EXCERPTED PASSAGE

The birthplace of Elizabeth Barrett Browning and the churchwarden who can’t stay away from ladders.
KELLOE is generally pronounced Keller, at least by the locals. It may help explain the headline, if not the 900 words which – fecklessly? fetchingly? – follow it.
It’s a former pit village south-east of Durham, proud of its coal-black past but otherwise best remembered as the birthplace of Elizabeth Barrett Browning, the 19th Century poet.
No matter that the Oxford Guide to Literature supposes her longwinded, old EBB certainly had her moments, not least in Sonnets for the Portuguese: “How do I love thee, let me count the ways…?”
We’d last visited the 12th Century church of St Helen in 1996, noted that for the first 40 years of her life Elizabeth Barrett had been “subservient to a father most kindly described as Victorian and more accurately as bonkers,” but that suddenly, inexplicably, she crept out of the house in Wimpole Street to marry her handsome fellow poet Robert Browning.
“No doubt fearing the worst,” the column added, “she then crept back in again.” Later they sloped, eloped, off to Italy, Browning given to calling his bride “my little Portuguesi”
– a curious name for a Keller lass.
A memorial tablet, erected by public subscription, is near the main door of the church. Every year for the past 25, the marvellous Hazel Callan, now 82, has organised an Elizabeth Barrett Browning Day so that the village may remember its heroine.
Hazel, herself a bit of a poet – “I like making things up, I’ve had a couple of poems in the paper” – accepts some of the literary reservations about Elizabeth. “Sometimes it’s quite hard to understand,” she concedes, “but there are some beautiful bits, too.”
Born in nearby Bowburn, she moved to Kelloe to teach – “I often thank God for sending me here. I love it, the people are wonderful” – and has also been St Helen’s organist these past 30 years.
At Easter she’ll retire, for the second time, insists that this time she means it. She’s also talked of calling it a day on Elizabeth Barrett Browning, though that may be less certain.
“She was going to retire last year, and the year before that,” someone says, wholly affectionately.
This year’s pageant, last Saturday of June, will have a Sound of Music theme. “Sound of Music, Kelloe version,”
says Hazel. “It’s always a wonderful day.”
LAST Sunday was another big day for St Helen’s. After almost seven years as Bishop of Durham, Dr Tom Wright was paying his first visit. “I feel quite ashamed, it’s a wonderful little church,” he confesses.

WHAT YOU NEED TO DO
Rewrite the Kelloe article from the words "A memorial tablet, erected" through "past 30 years.", using "commemorative plaque" in place of "memorial tablet".

DATASET ENTRIES
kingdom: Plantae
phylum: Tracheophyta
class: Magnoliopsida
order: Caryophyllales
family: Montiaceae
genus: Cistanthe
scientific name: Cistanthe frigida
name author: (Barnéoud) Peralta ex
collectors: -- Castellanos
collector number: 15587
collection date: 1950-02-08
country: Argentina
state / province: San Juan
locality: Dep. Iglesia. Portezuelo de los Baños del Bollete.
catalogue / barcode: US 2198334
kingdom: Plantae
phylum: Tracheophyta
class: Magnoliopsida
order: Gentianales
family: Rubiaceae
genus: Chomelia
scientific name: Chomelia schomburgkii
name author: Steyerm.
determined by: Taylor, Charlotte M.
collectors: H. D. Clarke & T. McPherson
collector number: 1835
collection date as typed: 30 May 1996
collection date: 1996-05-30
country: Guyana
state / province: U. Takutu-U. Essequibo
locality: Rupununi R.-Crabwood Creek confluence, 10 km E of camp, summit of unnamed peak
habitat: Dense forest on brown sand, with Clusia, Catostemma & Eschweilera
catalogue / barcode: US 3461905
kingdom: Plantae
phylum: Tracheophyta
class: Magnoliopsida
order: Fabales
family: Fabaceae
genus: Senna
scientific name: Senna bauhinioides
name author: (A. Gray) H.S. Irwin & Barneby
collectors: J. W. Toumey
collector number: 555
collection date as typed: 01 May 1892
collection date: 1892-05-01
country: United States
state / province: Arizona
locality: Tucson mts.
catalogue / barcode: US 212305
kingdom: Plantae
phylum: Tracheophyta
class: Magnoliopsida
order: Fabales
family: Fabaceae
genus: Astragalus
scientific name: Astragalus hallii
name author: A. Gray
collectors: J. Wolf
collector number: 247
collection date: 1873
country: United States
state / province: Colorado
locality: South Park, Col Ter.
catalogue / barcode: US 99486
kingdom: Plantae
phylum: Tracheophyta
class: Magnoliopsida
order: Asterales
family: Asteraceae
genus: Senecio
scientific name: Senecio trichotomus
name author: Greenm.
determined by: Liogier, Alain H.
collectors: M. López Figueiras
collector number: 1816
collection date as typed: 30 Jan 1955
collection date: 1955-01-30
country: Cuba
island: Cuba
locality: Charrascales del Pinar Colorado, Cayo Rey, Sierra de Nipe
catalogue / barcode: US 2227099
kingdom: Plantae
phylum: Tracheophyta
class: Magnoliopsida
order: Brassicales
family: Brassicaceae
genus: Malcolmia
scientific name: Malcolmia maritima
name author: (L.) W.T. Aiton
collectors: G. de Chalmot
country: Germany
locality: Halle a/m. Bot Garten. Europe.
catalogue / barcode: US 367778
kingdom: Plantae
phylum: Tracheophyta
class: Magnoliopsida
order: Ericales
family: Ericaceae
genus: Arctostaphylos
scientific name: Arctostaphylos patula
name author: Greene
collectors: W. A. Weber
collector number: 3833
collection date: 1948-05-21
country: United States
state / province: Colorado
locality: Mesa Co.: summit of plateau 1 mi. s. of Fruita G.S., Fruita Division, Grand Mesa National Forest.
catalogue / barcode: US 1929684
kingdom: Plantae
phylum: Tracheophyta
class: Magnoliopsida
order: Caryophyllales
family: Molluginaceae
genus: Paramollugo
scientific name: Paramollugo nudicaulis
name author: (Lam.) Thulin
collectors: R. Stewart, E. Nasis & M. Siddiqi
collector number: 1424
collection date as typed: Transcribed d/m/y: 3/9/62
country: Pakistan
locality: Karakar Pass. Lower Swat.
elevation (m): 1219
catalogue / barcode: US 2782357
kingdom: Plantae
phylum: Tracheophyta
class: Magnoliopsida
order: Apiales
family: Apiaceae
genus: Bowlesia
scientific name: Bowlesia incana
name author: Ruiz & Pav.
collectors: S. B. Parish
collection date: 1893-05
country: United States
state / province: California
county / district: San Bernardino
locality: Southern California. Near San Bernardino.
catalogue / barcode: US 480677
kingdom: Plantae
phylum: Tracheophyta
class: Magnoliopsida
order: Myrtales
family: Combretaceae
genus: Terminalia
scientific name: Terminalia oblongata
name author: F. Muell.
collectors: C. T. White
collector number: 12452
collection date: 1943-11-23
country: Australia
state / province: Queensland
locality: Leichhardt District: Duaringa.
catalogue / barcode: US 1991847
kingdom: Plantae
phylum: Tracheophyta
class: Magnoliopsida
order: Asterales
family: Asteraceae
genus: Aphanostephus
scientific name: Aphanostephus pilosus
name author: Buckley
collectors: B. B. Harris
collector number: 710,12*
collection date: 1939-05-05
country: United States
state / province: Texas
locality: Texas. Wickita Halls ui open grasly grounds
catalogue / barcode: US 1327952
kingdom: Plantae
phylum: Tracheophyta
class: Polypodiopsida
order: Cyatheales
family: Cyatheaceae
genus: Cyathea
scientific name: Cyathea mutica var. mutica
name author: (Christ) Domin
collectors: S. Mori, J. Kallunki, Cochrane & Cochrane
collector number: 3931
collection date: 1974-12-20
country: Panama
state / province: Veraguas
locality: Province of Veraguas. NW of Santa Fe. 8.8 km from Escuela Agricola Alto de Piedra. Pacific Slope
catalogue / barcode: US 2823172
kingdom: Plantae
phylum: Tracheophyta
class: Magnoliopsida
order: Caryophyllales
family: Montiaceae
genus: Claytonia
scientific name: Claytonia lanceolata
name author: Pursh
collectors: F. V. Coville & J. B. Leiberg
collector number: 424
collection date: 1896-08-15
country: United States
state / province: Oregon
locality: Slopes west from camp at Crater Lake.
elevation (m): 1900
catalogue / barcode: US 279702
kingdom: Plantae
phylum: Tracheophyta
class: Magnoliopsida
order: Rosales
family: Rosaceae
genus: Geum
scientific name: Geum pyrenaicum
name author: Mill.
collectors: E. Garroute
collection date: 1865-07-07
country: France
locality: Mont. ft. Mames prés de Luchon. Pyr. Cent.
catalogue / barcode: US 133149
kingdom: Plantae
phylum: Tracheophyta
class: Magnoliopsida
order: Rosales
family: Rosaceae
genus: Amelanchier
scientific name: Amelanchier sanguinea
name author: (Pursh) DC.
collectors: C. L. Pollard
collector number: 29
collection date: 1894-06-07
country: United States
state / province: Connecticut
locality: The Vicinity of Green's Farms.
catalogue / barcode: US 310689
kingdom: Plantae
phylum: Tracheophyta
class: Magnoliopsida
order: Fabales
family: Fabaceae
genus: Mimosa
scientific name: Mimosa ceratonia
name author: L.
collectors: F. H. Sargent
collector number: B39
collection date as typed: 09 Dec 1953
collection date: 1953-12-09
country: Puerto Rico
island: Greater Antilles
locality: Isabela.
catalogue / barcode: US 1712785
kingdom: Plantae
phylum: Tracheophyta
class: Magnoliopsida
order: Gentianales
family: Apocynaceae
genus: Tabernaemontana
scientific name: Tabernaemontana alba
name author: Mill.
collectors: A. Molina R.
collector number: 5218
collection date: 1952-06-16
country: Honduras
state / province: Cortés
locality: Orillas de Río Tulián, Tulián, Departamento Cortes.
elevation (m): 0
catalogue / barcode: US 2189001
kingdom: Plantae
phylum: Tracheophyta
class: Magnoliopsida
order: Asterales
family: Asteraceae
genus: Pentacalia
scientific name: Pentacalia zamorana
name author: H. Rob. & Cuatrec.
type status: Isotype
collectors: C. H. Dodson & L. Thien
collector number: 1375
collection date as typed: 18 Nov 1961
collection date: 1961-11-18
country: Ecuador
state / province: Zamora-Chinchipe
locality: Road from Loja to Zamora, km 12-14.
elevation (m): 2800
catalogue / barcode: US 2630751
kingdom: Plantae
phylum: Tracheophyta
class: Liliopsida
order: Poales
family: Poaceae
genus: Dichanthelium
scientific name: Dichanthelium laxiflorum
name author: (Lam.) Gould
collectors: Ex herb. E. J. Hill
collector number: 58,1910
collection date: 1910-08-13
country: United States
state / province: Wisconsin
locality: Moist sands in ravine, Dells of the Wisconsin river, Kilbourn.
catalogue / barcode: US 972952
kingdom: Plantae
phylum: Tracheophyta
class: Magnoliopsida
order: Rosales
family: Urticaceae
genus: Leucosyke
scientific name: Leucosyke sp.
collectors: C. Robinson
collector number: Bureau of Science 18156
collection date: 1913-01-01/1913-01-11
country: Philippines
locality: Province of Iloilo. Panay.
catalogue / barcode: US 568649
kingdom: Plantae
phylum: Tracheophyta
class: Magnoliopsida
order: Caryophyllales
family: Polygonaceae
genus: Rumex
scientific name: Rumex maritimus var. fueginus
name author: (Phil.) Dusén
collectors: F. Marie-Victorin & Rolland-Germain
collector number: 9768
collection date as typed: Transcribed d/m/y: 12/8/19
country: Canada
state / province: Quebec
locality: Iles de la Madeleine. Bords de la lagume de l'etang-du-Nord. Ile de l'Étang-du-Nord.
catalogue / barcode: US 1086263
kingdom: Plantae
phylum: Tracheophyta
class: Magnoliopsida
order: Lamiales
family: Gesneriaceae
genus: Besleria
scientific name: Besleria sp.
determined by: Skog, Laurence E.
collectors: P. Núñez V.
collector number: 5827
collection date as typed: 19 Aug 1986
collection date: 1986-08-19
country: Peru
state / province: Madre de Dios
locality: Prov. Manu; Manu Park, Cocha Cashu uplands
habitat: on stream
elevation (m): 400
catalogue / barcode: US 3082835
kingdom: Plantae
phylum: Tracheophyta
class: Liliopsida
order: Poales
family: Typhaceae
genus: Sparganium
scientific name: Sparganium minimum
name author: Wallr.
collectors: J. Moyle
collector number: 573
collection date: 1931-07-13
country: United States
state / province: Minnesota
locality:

EXERCISE ANSWER
A commemorative plaque, erected by public subscription, is near the main door of the church. Every year for the past 25, the marvellous Hazel Callan, now 82, has organised an Elizabeth Barrett Browning Day so that the village may remember its heroine.
Hazel, herself a bit of a poet – “I like making things up, I’ve had a couple of poems in the paper” – accepts some of the literary reservations about Elizabeth. “Sometimes it’s quite hard to understand,” she concedes, “but there are some beautiful bits, too.”
Born in nearby Bowburn, she moved to Kelloe to teach – “I often thank God for sending me here. I love it, the people are wonderful” – and has also been St Helen’s organist these past 30 years.